The original version of the liquid was passed down for centuries from fur trappers and made of liquid beaver castoreum oil, pure skunk extract, anise oil and either commercial mustelid lure or fish oil. Sourcing for these ingredients can be a drain on animal populations and other natural resources.
Researchers don’t always know how their ingredients are sourced. “Most trapper supply stores don’t advertise or publicize where they get their [scent ingredients],” Long says. “Whether one is supportive of trapping or not, we always hope that those animals were humanely killed, but that type of information isn’t generally something that’s shared.”
Switching to a predictable, synthetically sourced solution that researchers can easily obtain and reproduce will help researchers eliminate variables that can muddy results and lead to disjointed findings, Long argues. On top of that, using readily-available ingredients also ensures scientists can avoid supply chain issues.
Since 2021, Long and his team have built and made over 700 scent lures at the zoo and sold them to research teams at various organizations across the Intermountain West and Canada. Researchers realized early on that the scent wasn’t just attracting wolverines but many other species, such as bears, wolves, cougars, martens, fishers, coyotes and bobcats. An increased demand for scent lures means an increased demand for animal-sourced lure scents.
“Most biologists are probably not thinking about vegan types of baits, so it’s a pretty leading edge,” says Long, who is clear-eyed about the practicalities. “I’m not under the illusion that most biologists want to go to something vegan just because it’s vegan,” he says. “Many of them are hunters themselves. So it’s an interesting paradigm.”
Long, who is vegetarian, only uses noninvasive research methods. Still, he understands there is disagreement in the field, and arguments for using traditional methods like capture-and-collar and radio telemetry, to study some species that are otherwise challenging to observe. “We all draw our lines in certain places,” he says, but ultimately, the wider move towards noninvasive methods is an improvement for wild animal welfare.
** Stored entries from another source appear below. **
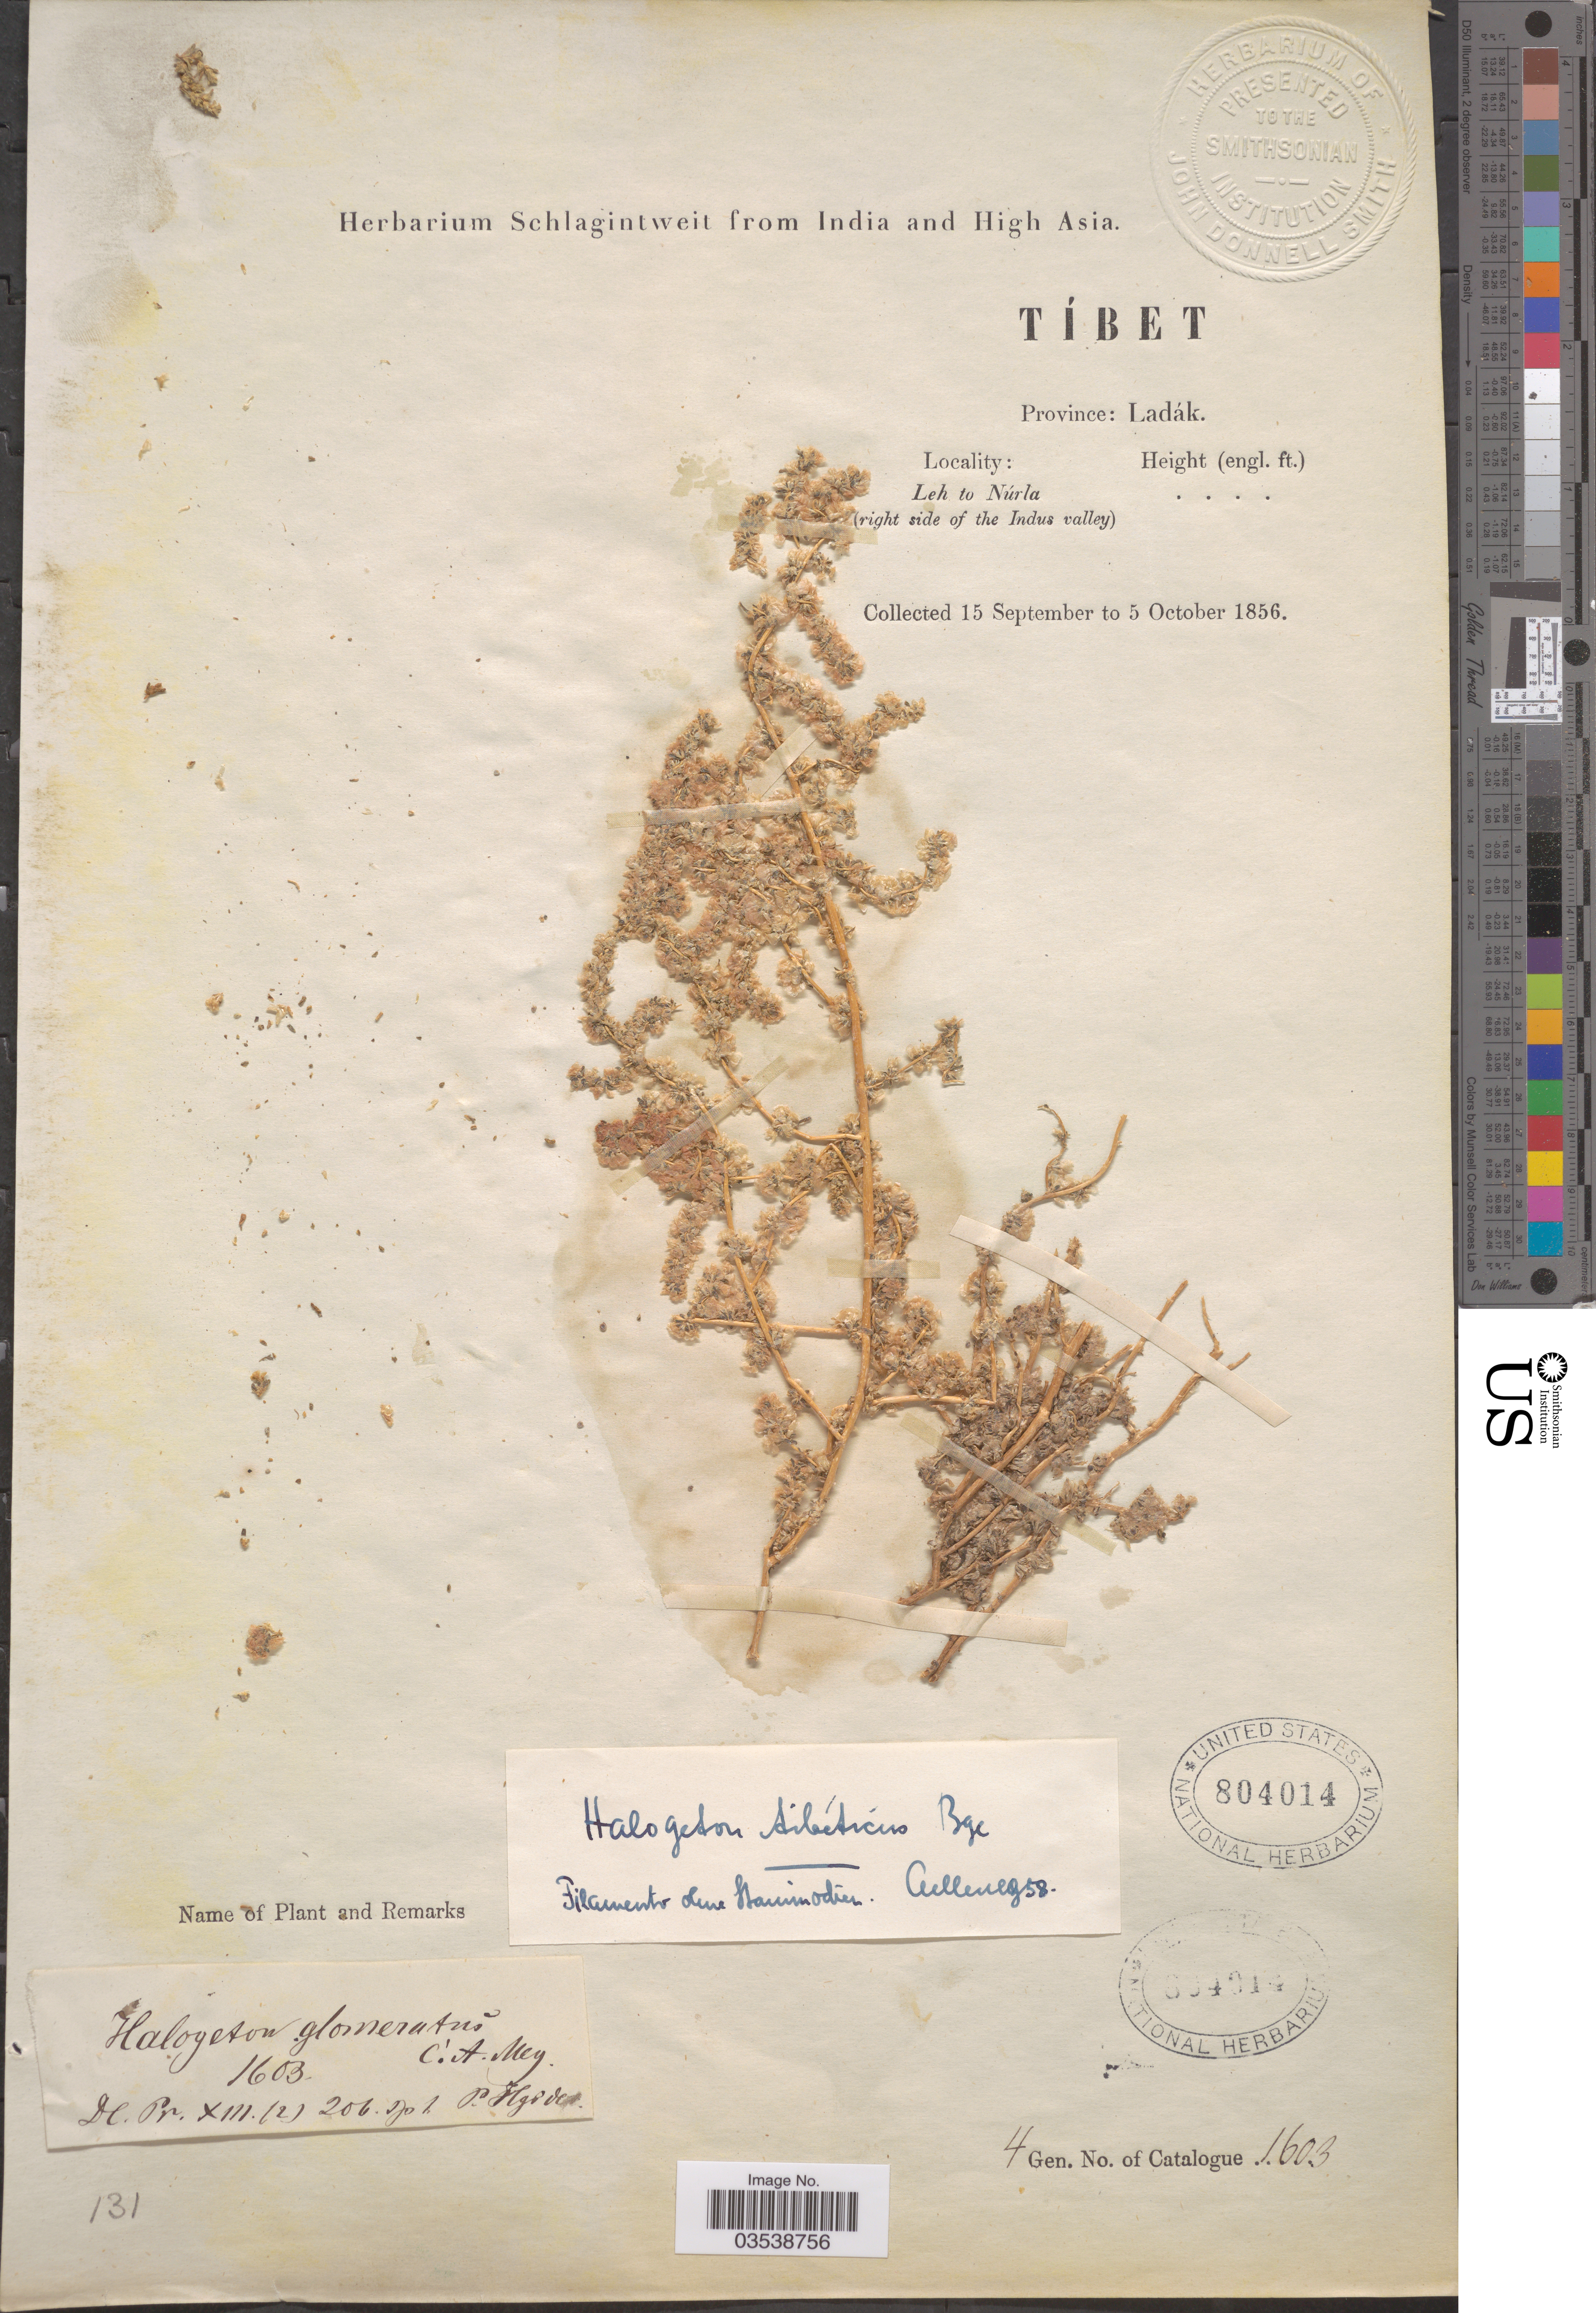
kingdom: Plantae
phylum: Tracheophyta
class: Magnoliopsida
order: Caryophyllales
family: Amaranthaceae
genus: Halogeton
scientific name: Halogeton tibeticus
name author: Bunge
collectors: ex herb. Schlagintweit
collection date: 1856-09-15/1856-10-05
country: India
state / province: Ladakh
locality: Tíbet. Province: Ladák. Leh to Núrla (right side of the Indus valley).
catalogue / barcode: US 804014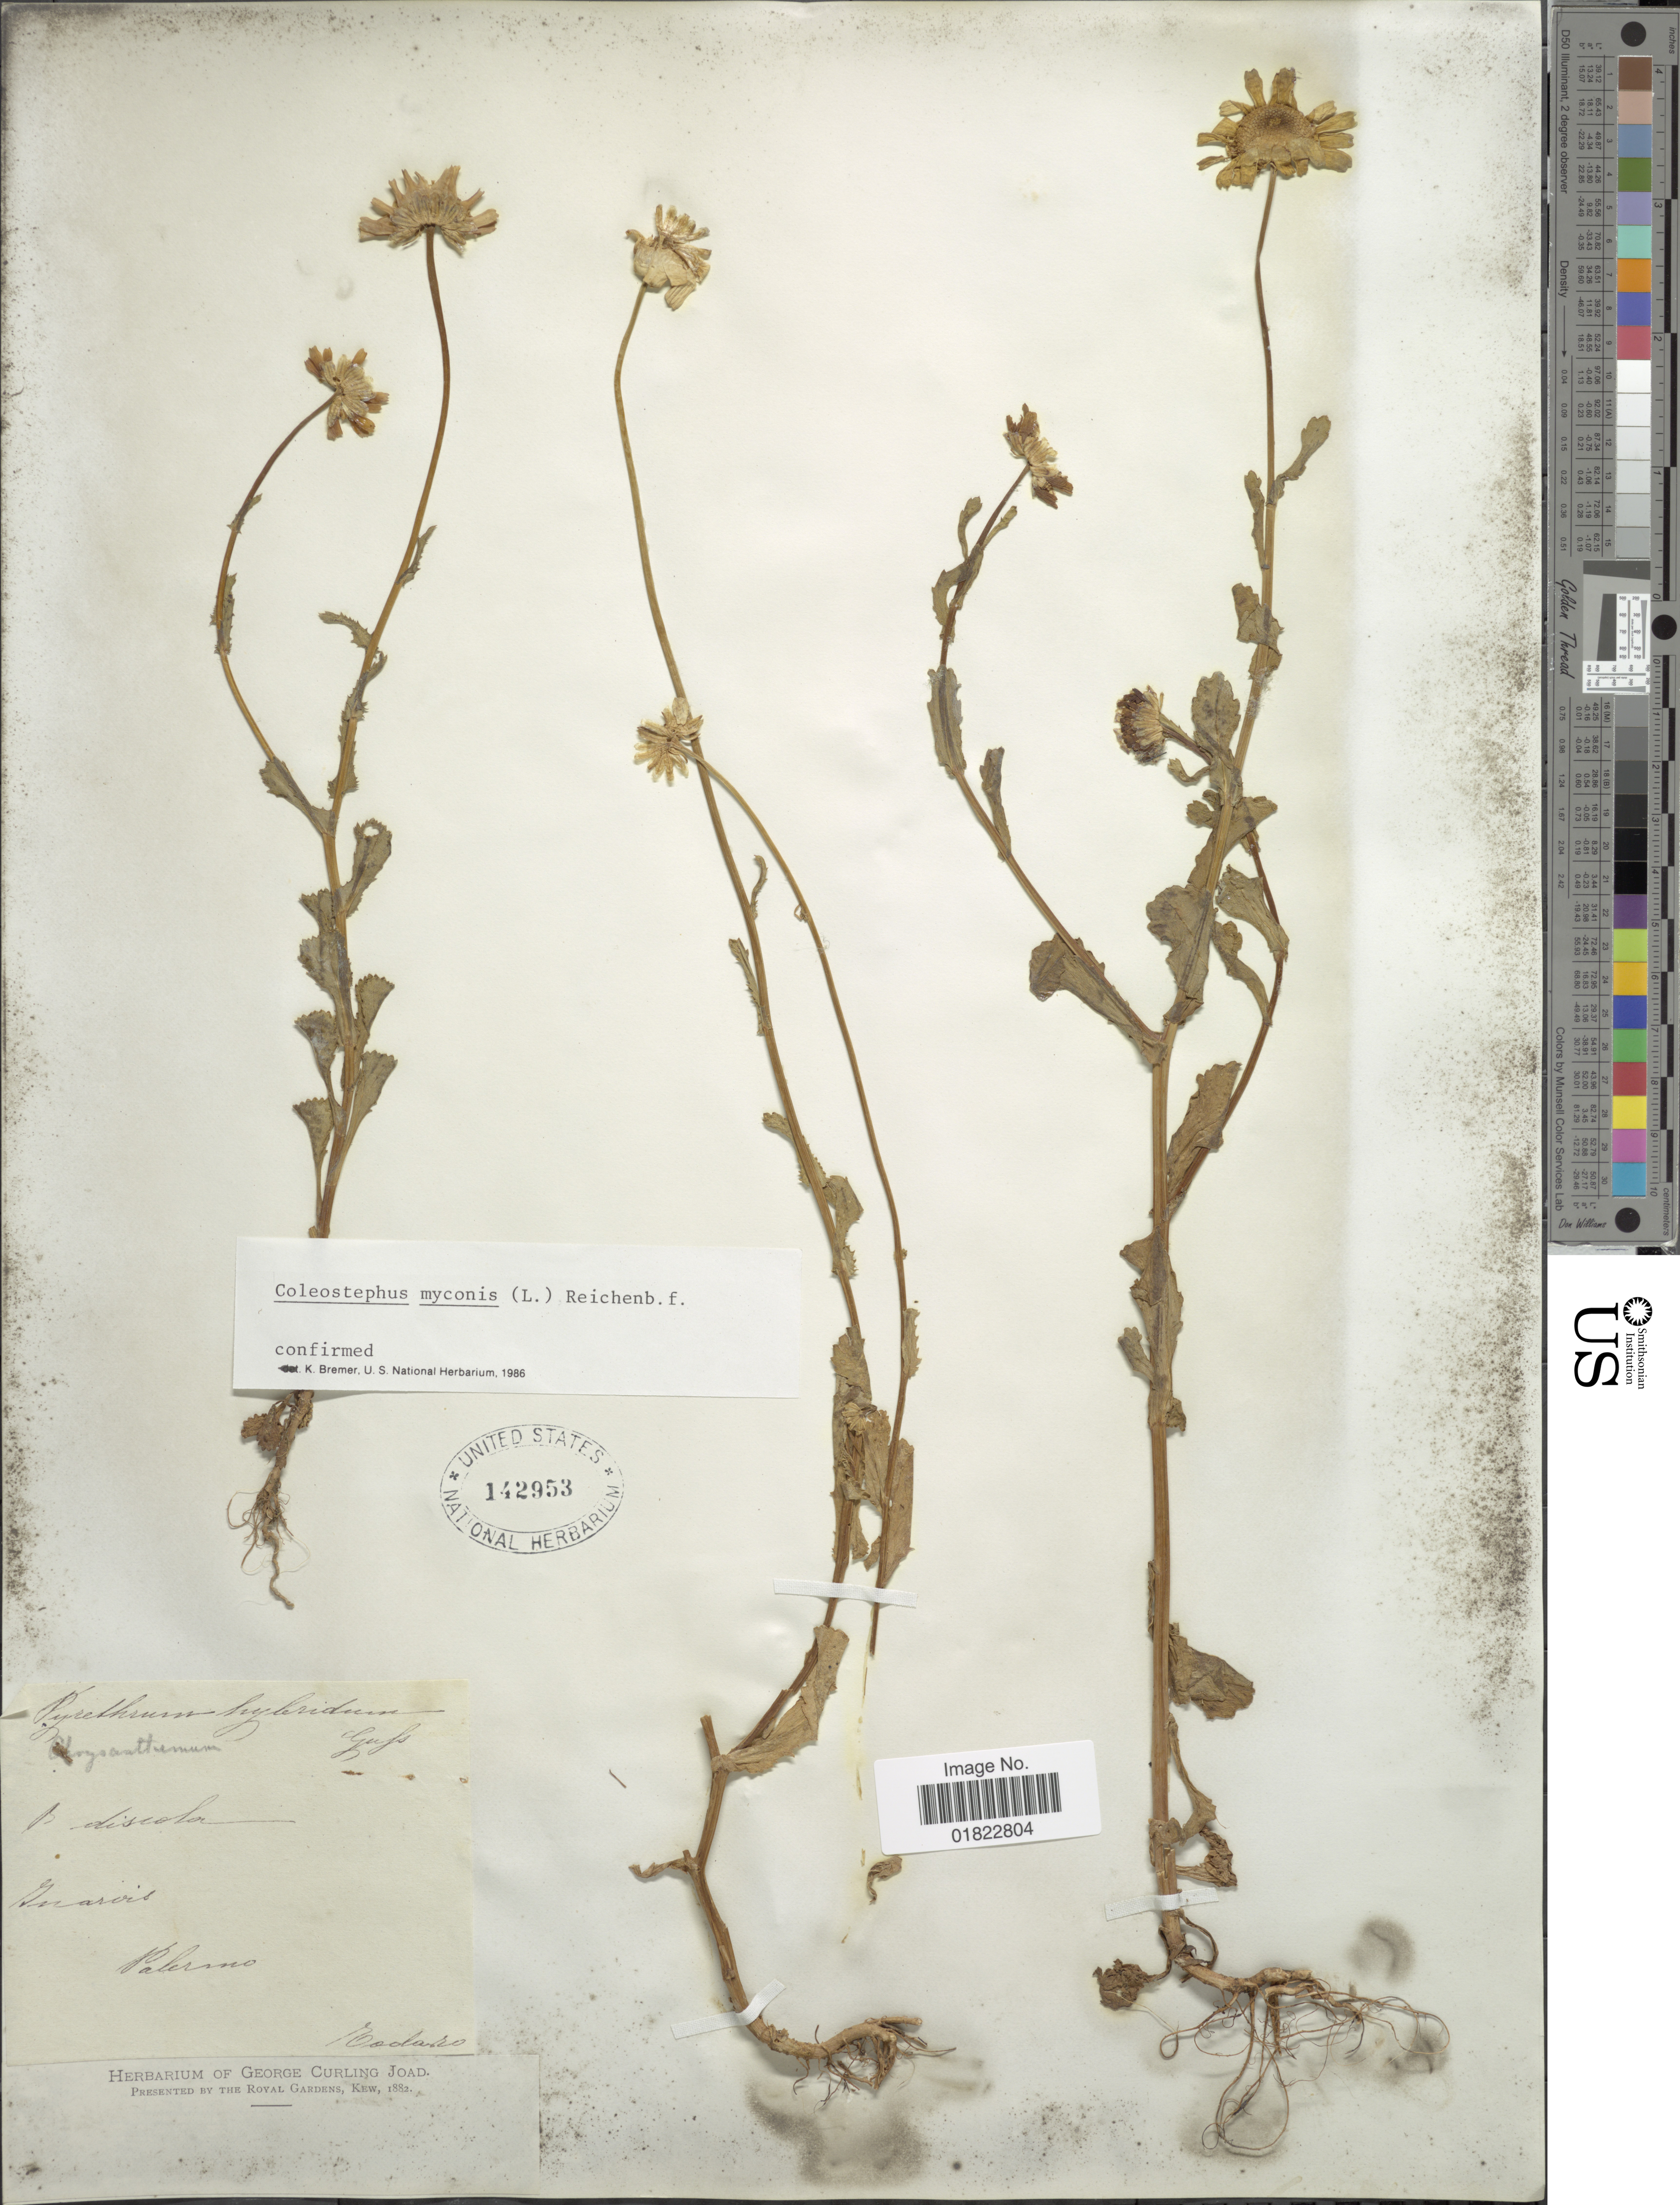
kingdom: Plantae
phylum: Tracheophyta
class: Magnoliopsida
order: Asterales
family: Asteraceae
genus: Coleostephus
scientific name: Coleostephus myconis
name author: (L.) Cass.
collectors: Todaro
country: Italy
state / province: Siciliana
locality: Palermo. Inarois [interpreted].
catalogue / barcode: US 142953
Vegan baits are a cutting-edge idea, but Long says the broader trend towards noninvasive techniques like camera trapping, are on the rise in wildlife research. “We’re developing methods to do noninvasive research more effectively, efficiently and humanely,” Long says. “I think it’s something that, hopefully, everyone can get around no matter where you’re drawing your lines.”
This piece has been updated to correct the population estimates for wolverines in the Cascades.